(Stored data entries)
• • • • •

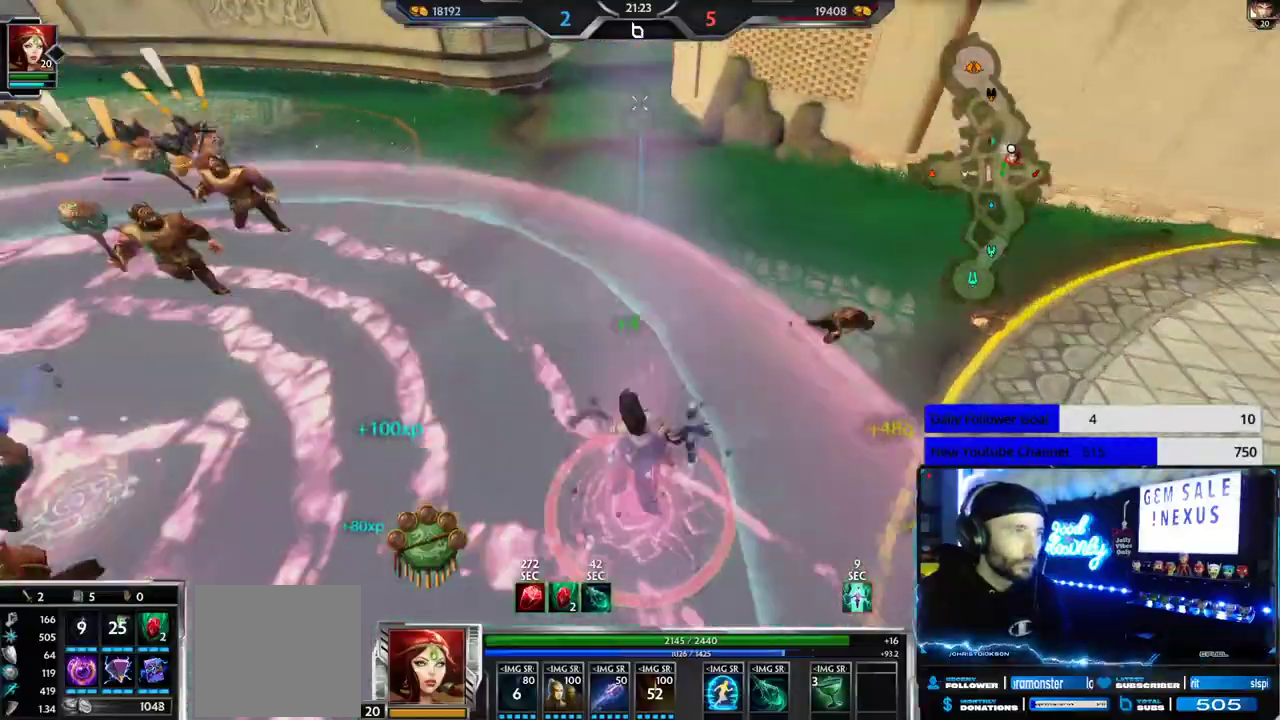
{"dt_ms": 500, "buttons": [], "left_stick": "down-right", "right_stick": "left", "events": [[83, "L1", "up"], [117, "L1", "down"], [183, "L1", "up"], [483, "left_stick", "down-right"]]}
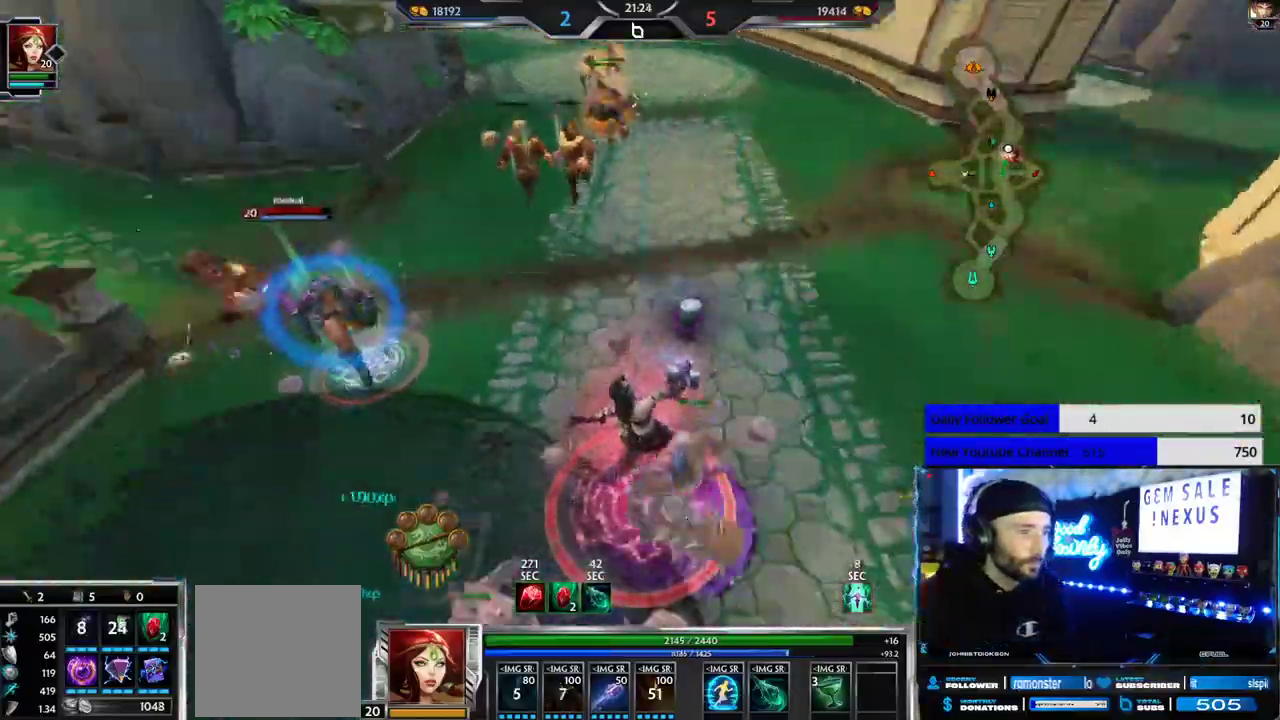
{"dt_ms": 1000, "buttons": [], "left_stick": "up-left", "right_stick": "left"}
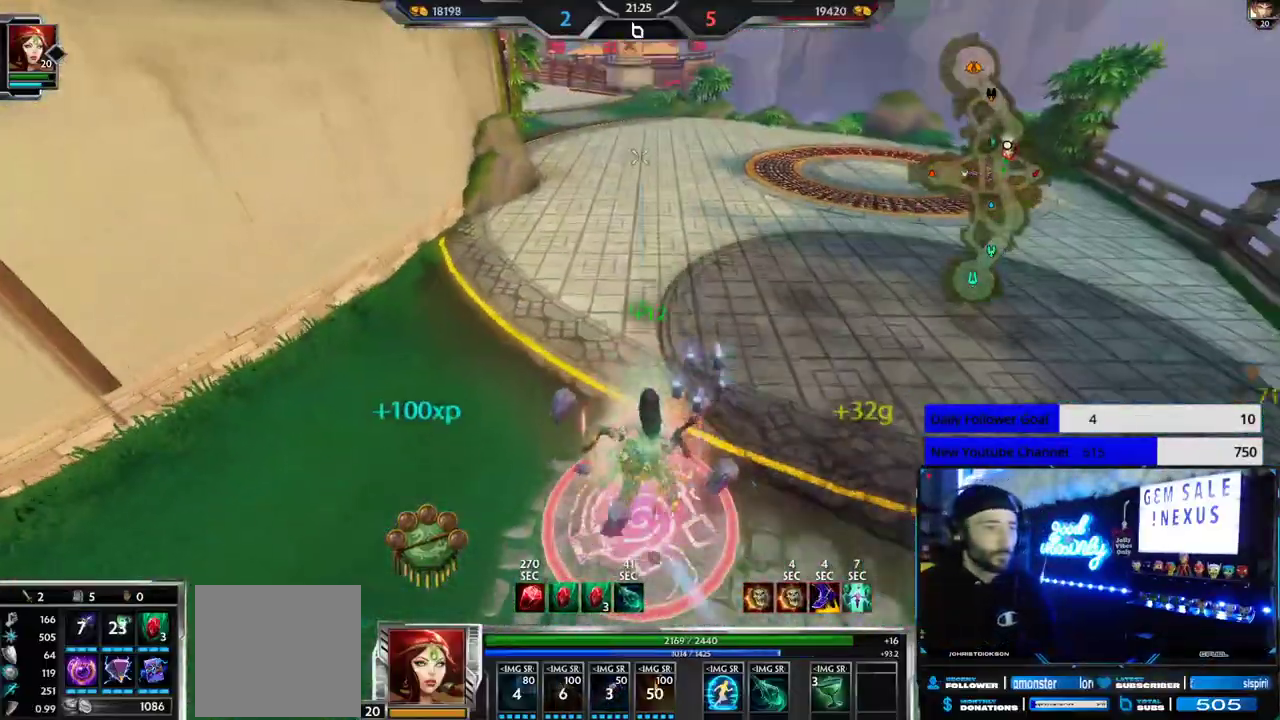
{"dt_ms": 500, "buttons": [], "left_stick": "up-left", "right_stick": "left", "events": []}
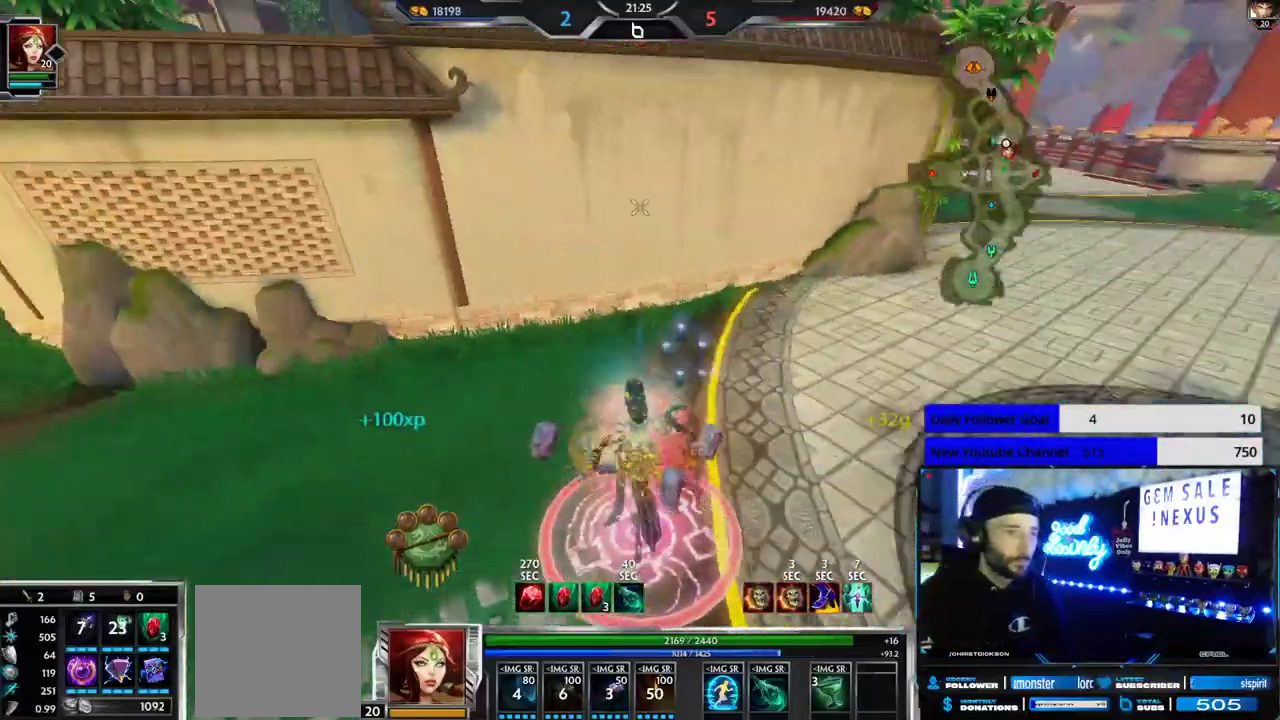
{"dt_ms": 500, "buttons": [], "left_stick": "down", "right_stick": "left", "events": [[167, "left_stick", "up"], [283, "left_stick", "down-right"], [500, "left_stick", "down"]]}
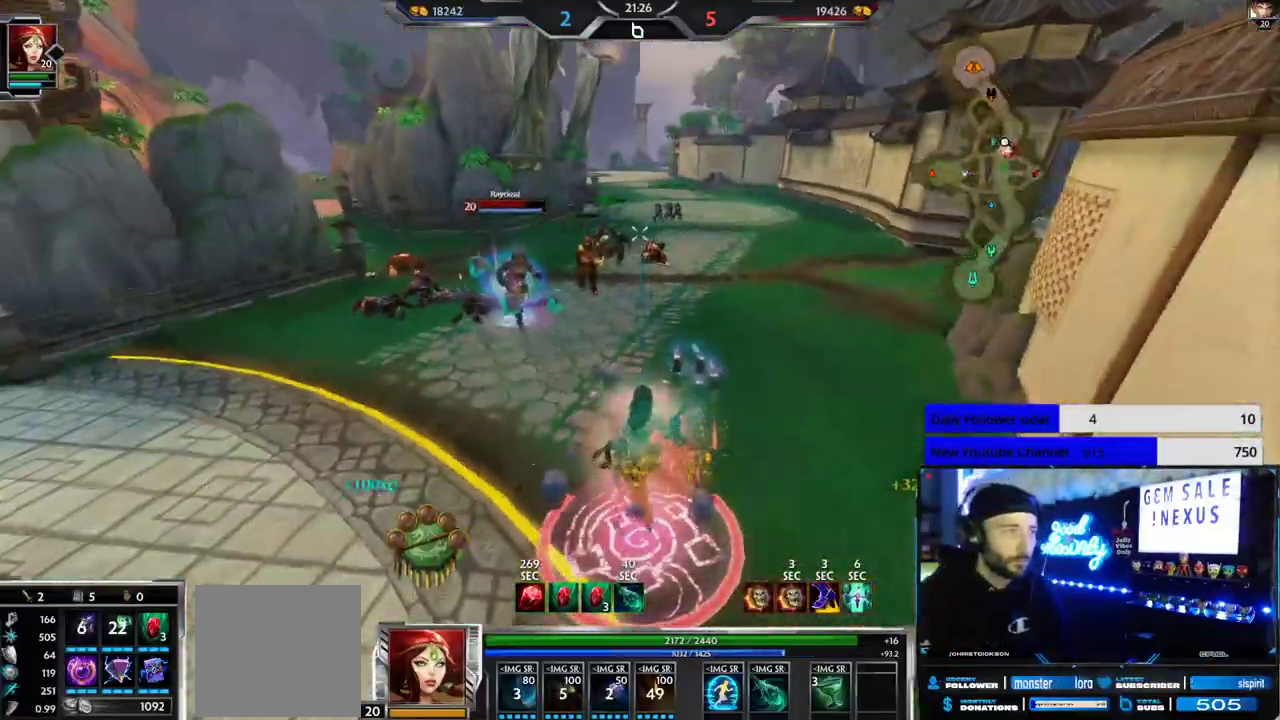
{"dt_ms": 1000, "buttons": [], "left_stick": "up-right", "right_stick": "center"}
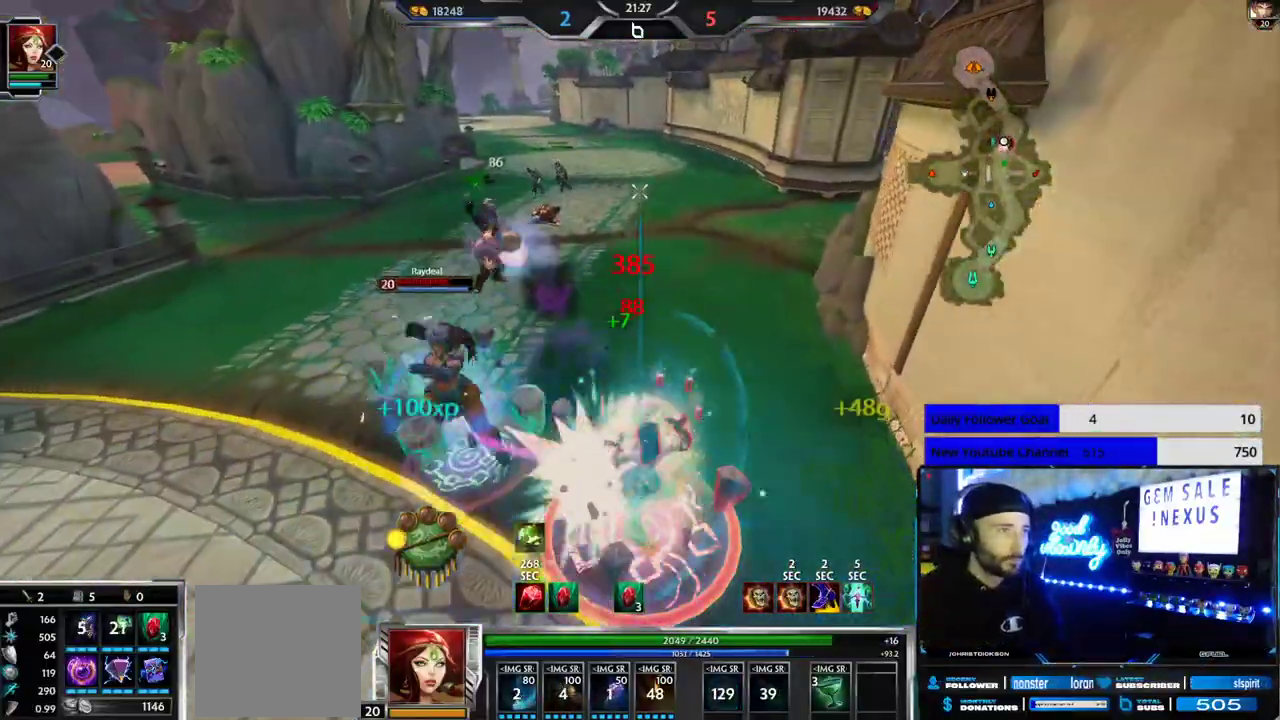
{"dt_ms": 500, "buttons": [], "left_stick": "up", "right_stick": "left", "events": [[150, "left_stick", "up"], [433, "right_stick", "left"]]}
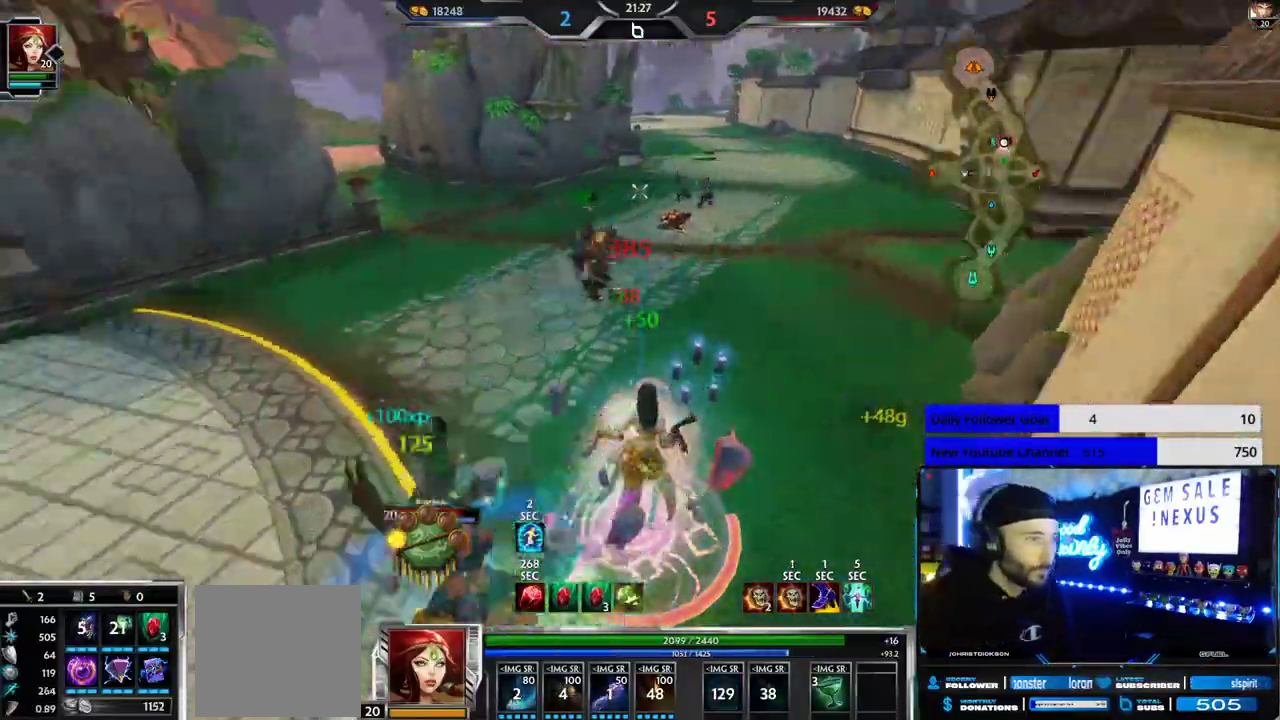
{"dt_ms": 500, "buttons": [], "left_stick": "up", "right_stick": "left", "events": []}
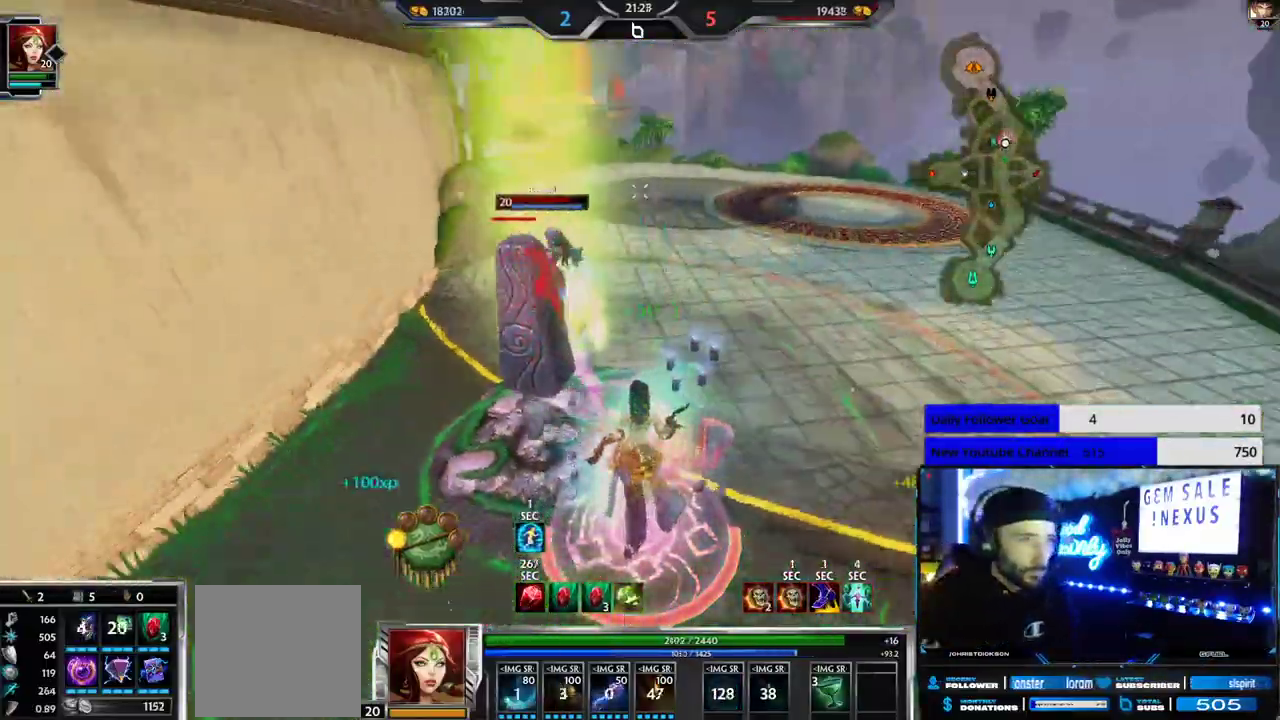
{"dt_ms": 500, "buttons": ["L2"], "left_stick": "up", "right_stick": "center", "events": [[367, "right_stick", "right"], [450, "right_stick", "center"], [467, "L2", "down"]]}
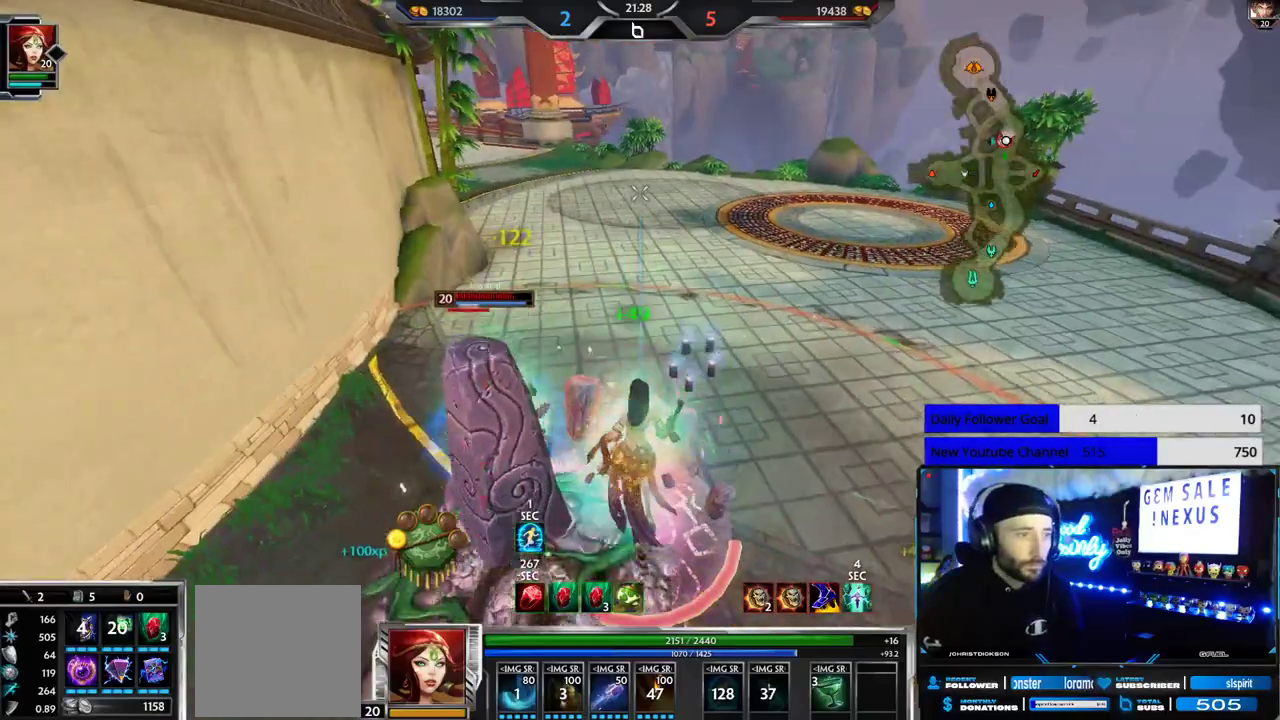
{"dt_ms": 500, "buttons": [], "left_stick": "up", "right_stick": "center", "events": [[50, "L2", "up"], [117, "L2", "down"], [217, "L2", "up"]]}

• • • • •

• _EXERCISE DIRECTIONS_
Copy out the lines of the data where the word "center" can be found.

• _SOLUTION FOR THIS TASK_
{"dt_ms": 1000, "buttons": [], "left_stick": "up-right", "right_stick": "center"}
{"dt_ms": 500, "buttons": ["L2"], "left_stick": "up", "right_stick": "center", "events": [[367, "right_stick", "right"], [450, "right_stick", "center"], [467, "L2", "down"]]}
{"dt_ms": 500, "buttons": [], "left_stick": "up", "right_stick": "center", "events": [[50, "L2", "up"], [117, "L2", "down"], [217, "L2", "up"]]}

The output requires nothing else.